AUFGABE 1:
Bei welchem Wert liegt der 10jährige SWAP-Satz laut dem Zinskommentar derzeit?

TEXTAUSZUG:
((

Läuft Amerikas Wirtschaft wirklich so gut wie meist dargestellt?

Der aktuelle Neuwirth Finance Zins-Kommentar

Eine sinkende Arbeitslosenquote bedeutet nicht immer mehr Beschäftigte. Bereits in der letzten Ausgabe des Zinskommentars wurden die verschiedenen statistischen Erhebungsmethoden der Arbeitslosenquote in den USA beleuchtet. Neben der Tatsache, dass viele Arbeitslose einfach aus der offiziellen Statistik gestrichen werden, muss man die Arbeitslosenquote auch immer im Verhältnis zu der Erwerbstätigenquote betrachten, um breitere Aussagen über den Arbeitsmarkt treffen zu können. Erfahren Sie in der heutigen Ausgabe des Zinskommentars warum ein Absinken der Arbeitslosenquote nicht immer einen Anstieg der Erwerbstätigenquote zur Folge haben muss.

 

Markt-Monitoring und Ausblick

Kurzfristiger Zins: Der 3-Monats-Euribor bleibt immer noch nahezu unverändert bei – 0,328%. Bis Ende Q2 erwarten wir eine Seitwärtsbewegung, danach eine leichte Tendenz Richtung – 0,20%, da die Erwartung vom Ausstieg am Quantitative Easing den kurzfristigen Zins sukzessive anheben wird.

Langfristiger Zins: Der 10jährige SWAP-Satz ist in den letzten Wochen wieder gesunken und liegt nun bei 1,00 %. Wir erwarten zukünftig weiter niedrige SWAP-Sätze zwischen 0,75% – 1,00%.

 

Läuft Amerikas Wirtschaft wirklich so gut wie meist dargestellt?

))

EINTRÄGE ZUR AUFGABE:
((

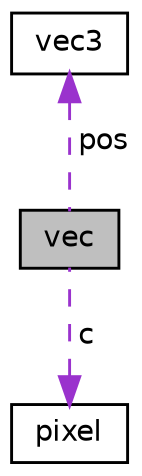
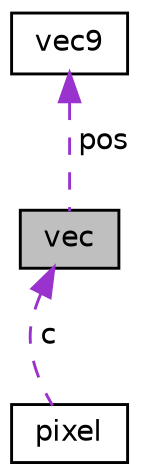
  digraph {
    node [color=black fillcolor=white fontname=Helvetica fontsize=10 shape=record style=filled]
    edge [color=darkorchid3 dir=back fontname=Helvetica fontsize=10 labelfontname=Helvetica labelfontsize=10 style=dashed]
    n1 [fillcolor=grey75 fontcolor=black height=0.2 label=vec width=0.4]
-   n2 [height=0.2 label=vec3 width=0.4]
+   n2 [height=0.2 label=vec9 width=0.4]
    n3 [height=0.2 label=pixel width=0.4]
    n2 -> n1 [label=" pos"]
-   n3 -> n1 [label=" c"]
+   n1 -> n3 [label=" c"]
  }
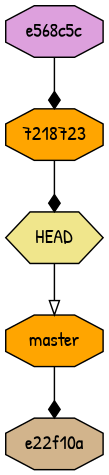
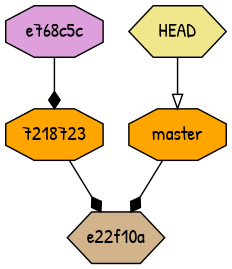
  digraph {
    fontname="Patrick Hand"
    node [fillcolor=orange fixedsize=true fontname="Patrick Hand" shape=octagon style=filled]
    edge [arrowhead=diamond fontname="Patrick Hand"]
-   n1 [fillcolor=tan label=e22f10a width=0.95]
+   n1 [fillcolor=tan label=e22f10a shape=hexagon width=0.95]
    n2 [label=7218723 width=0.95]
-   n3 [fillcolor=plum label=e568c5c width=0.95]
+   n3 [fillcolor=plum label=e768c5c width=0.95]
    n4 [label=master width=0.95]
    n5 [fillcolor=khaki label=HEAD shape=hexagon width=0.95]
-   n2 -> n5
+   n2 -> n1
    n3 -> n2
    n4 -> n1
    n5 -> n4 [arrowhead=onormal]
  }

))
((

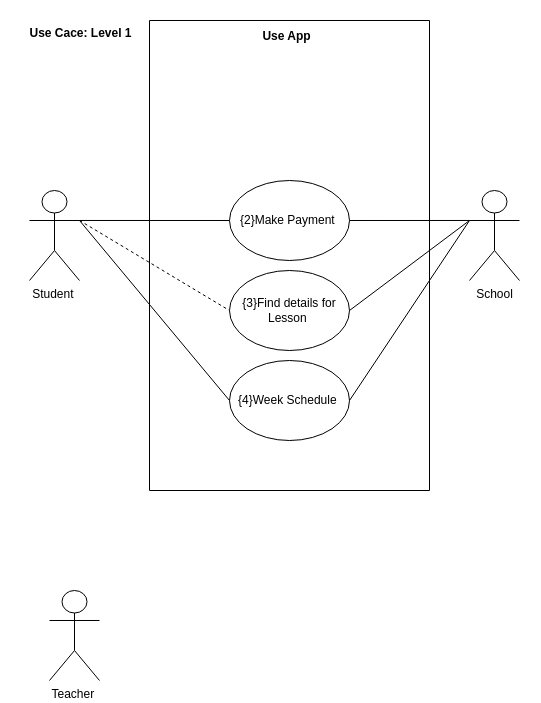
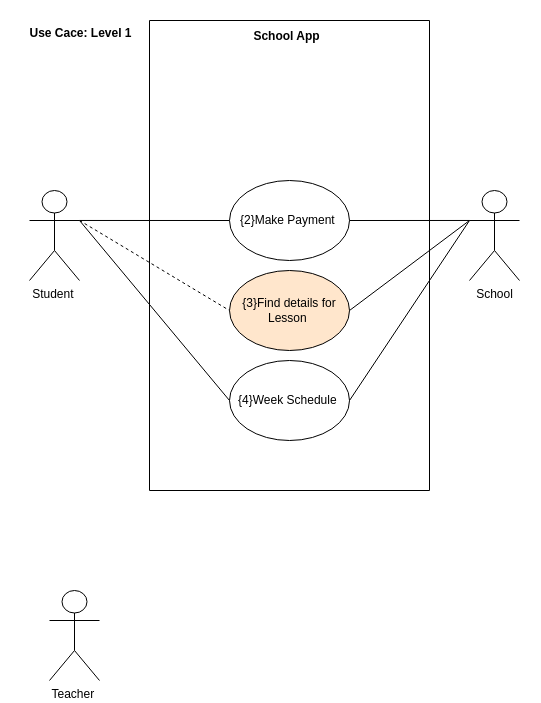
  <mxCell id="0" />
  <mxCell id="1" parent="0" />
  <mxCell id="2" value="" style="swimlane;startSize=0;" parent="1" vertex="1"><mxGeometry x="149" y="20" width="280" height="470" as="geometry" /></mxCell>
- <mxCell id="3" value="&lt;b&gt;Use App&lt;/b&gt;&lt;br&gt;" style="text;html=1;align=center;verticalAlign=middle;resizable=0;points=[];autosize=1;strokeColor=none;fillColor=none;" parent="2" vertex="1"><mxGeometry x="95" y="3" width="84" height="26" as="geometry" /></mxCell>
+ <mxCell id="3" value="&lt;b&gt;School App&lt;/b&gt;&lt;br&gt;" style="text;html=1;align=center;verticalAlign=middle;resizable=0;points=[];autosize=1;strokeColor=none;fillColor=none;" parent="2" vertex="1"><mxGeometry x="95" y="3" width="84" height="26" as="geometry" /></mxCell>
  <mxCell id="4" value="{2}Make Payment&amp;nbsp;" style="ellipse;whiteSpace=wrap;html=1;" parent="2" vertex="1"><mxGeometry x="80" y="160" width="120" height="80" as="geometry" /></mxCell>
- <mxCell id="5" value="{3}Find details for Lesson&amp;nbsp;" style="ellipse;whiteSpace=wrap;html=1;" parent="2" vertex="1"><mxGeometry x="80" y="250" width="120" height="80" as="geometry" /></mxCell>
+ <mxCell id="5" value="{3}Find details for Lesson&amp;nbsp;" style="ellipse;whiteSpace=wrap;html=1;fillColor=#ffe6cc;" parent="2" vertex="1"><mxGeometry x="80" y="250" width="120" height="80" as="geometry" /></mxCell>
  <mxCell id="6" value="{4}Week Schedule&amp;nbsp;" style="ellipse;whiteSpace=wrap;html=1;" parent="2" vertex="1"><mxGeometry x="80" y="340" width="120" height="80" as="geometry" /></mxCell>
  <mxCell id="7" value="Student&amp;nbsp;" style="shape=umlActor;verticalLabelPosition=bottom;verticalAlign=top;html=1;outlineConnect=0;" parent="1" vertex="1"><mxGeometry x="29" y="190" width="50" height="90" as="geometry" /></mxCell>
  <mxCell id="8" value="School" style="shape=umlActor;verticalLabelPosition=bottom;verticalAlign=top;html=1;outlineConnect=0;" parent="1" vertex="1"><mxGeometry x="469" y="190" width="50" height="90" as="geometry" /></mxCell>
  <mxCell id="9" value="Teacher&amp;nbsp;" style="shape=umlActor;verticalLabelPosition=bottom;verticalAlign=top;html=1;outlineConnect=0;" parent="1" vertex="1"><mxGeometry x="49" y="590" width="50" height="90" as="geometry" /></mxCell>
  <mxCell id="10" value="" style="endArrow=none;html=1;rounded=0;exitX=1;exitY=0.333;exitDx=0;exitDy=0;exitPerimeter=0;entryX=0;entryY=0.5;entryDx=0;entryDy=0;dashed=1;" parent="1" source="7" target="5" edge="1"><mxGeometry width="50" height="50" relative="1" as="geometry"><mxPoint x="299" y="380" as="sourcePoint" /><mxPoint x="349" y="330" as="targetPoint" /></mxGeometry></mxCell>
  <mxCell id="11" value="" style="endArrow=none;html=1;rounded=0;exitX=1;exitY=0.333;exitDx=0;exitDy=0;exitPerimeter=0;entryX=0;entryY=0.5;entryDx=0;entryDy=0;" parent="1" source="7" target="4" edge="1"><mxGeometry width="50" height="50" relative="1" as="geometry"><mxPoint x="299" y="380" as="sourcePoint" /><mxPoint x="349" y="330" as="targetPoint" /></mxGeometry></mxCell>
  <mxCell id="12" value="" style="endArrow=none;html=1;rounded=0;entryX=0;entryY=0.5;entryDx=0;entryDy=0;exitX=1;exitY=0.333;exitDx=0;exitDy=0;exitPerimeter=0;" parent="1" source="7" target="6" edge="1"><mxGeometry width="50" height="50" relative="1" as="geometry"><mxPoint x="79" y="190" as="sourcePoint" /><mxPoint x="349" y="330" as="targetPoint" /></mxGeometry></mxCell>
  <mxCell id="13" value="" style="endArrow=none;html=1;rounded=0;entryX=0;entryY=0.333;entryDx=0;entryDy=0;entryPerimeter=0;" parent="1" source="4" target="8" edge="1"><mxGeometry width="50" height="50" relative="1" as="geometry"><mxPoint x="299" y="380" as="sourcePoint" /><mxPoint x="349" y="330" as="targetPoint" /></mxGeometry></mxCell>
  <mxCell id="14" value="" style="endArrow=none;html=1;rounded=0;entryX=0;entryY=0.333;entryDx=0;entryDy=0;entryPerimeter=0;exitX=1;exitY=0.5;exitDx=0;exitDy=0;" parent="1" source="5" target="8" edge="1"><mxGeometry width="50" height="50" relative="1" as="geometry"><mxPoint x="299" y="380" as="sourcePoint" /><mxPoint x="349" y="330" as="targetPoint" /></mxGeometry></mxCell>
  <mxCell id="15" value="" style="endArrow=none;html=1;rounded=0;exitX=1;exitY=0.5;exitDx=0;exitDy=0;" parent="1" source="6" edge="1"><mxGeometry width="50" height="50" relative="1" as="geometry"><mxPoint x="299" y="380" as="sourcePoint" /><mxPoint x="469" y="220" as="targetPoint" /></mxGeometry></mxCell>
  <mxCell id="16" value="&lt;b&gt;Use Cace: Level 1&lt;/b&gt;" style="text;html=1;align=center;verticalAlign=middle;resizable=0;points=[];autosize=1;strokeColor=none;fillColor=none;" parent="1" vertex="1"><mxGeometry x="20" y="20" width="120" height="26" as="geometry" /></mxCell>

))
((

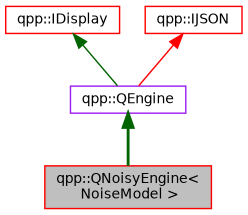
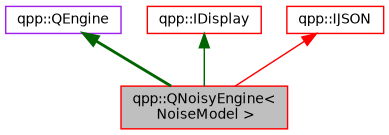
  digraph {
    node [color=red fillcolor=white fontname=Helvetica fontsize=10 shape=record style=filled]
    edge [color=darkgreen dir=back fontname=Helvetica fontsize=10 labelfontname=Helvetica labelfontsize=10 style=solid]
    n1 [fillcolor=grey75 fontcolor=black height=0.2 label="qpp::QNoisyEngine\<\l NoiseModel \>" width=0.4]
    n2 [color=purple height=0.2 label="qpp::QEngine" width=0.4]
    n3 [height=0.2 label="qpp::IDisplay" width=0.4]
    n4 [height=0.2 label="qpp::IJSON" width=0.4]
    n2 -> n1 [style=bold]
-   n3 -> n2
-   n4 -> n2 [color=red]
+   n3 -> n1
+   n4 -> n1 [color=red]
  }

))

AUFGABE 2:
Liste bitte jede Zeile der Einträge auf, die das Wort „Hand“ enthält.

ERGEBNIS 1:
Bei 1,00 %.

ERGEBNIS 2:
    fontname="Patrick Hand"
    node [fillcolor=orange fixedsize=true fontname="Patrick Hand" shape=octagon style=filled]
    edge [arrowhead=diamond fontname="Patrick Hand"]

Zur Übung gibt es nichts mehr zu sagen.